The latest from the “Public Apology” series over @TheAwl. Quoted here to further my stance against comparisons between Odd Future and Gravediggaz.

So as dark as it was, and as thick with the crowd, I felt a bit like there was a white spotlight shining on us. (As stoned as I was, and as generally self-conscious and -absorbed…) This feeling intensified when, about halfway through the concert, the music stopped, and, to introduce the next song, the group rolled out this giant stage prop, a twenty-foot tall guillotine, with a large dummy white person—a plastic mannequin, or maybe paper-mache?—lying at the bottom. Then RZA took the microphone and went into a long diatribe against the white man. Like a mock trial, listing all the offenses the white man had committed against the black man throughout history.

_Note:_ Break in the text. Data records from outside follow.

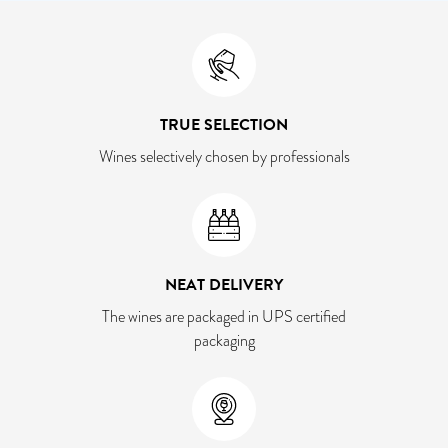
TRUE SELECTION
Wines selectively chosen by professionals
NEAT DELIVERY
The wines are packaged in UPS certified
packaging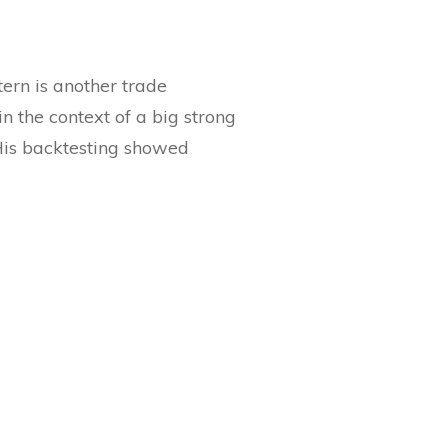
ern is another trade
n the context of a big strong
His backtesting showed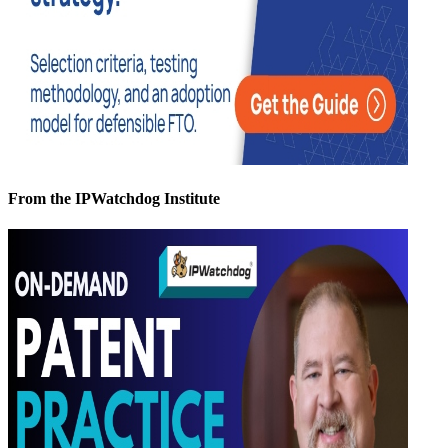
From the IPWatchdog Institute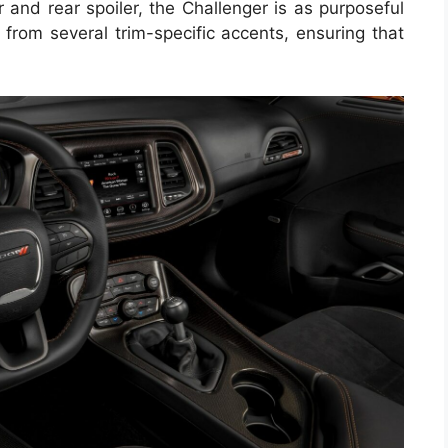
r and rear spoiler, the Challenger is as purposeful
 from several trim-specific accents, ensuring that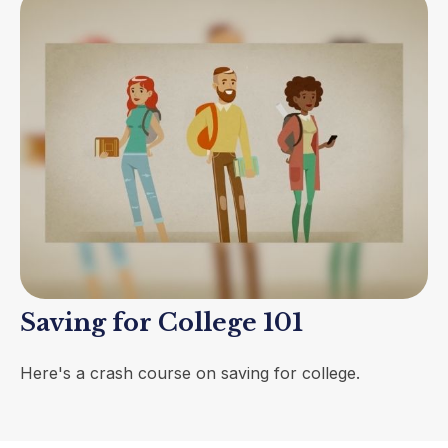
Saving for College 101
Here's a crash course on saving for college.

The middle passage, slavery, Jim Crow laws, teaching false knowledge, etc. “And for these crimes against the black man,” he shouted at the end, “I pronounce you GUILTY!!!” Then the guillotine’s blade dropped and chopped off the white dummy’s head and the crowd erupted in a roar of approval.

“Fear” is a strong word. I never felt directly threatened. I guess the thought that someone might punch me in the face crossed my mind, but I’d been more legitimately concerned with my physical safety at rock concerts—caught in stampede surges toward the stage, or as a mosh pit spun out of control. That said, I’d reached out and found your hand during RZA’s speech. And after the blade came down, as the crowd was cheering and hollering and throwing fists in the air, as the massive thump of the next song’s opening beats shook the floor, I remember weaving my fingers through yours, and squeezing in a way so as to assert that we were there together, in this together. And to say, “Don’t go anywhere, okay?” And a little bit to ask, “Everything’s going to be all right, right?” There was a lot that I was communicating with that squeeze. I hope I didn’t hurt your hand.